Contudo, é desagradável a deambulação pelas águas escuras e fétidas por onde o corpo loucamente arremete. Covardia não é acusação com valimento. Insensatez, porventura. Afinal, quem aposta na imprudência de vegetar nas águas que transportam o lodo viscoso que prende o corpo, e por tempo excessivo, ao seu leito desagradável?


Uma coisa é a necessidade de encontrar nas lamacentas águas depurativos predicados. Eis a paradoxal imersão no seu maior esplendor. Como é possível fazer termas – as termas que a peregrinação interior convoca – em embaciadas águas? Outra coisa é o corpo sentir-se agrilhoado pelas lamacentas águas em que quis repousar. A certa altura, a vontade perde a sua autonomia, dominada pela espessura das águas turvas onde quis macerar. Esse é o dilema: as águas turvas abraçam o corpo, manietam-no, e quando ele quer emergir em direcção às margens há uma força titânica que o prende ao caudal lodacento.

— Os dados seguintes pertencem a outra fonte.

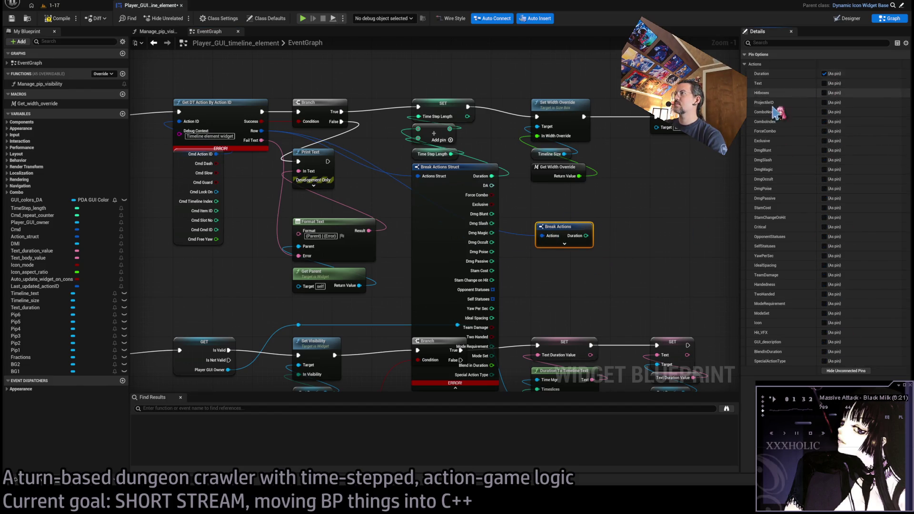
mouse_move(492, 177)
left_mouse_down()
mouse_move(590, 238)
mouse_move(439, 174)
left_mouse_up()
key("Delete")
Step: In Manage_pip_visibility, swap in a Break Actions node for Stam Cost, compile, and close the blueprint
left_click(214, 408)
mouse_move(452, 212)
left_mouse_down()
mouse_move(504, 310)
mouse_move(506, 303)
mouse_move(498, 313)
left_mouse_up()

Por mais alto que gritem as saudades da claridade dos dias soalheiros e dos alegres, cristalinos regatos que descem a serrania, o espartilho das águas turvas é um tiranete que amordaça a vontade. Não são depurativas as águas turvas. São o que são: turvas, escurecidas águas, vegetando na sua inércia, essas águas que não perfumam esperança alguma. Debate-se a existência com a armadilha do arrependimento. Soam, dolorosas, as interrogações que pontuam o arrependimento: por que razão houve cansaço da claridade das coisas? Por que se inebriou a existência pela contradição da sua bondade? Imersa nas embaciadas águas, é como se tivesse abdicado da vontade, entregue aos caprichos malévolos das mortiças águas onde está aprisionada.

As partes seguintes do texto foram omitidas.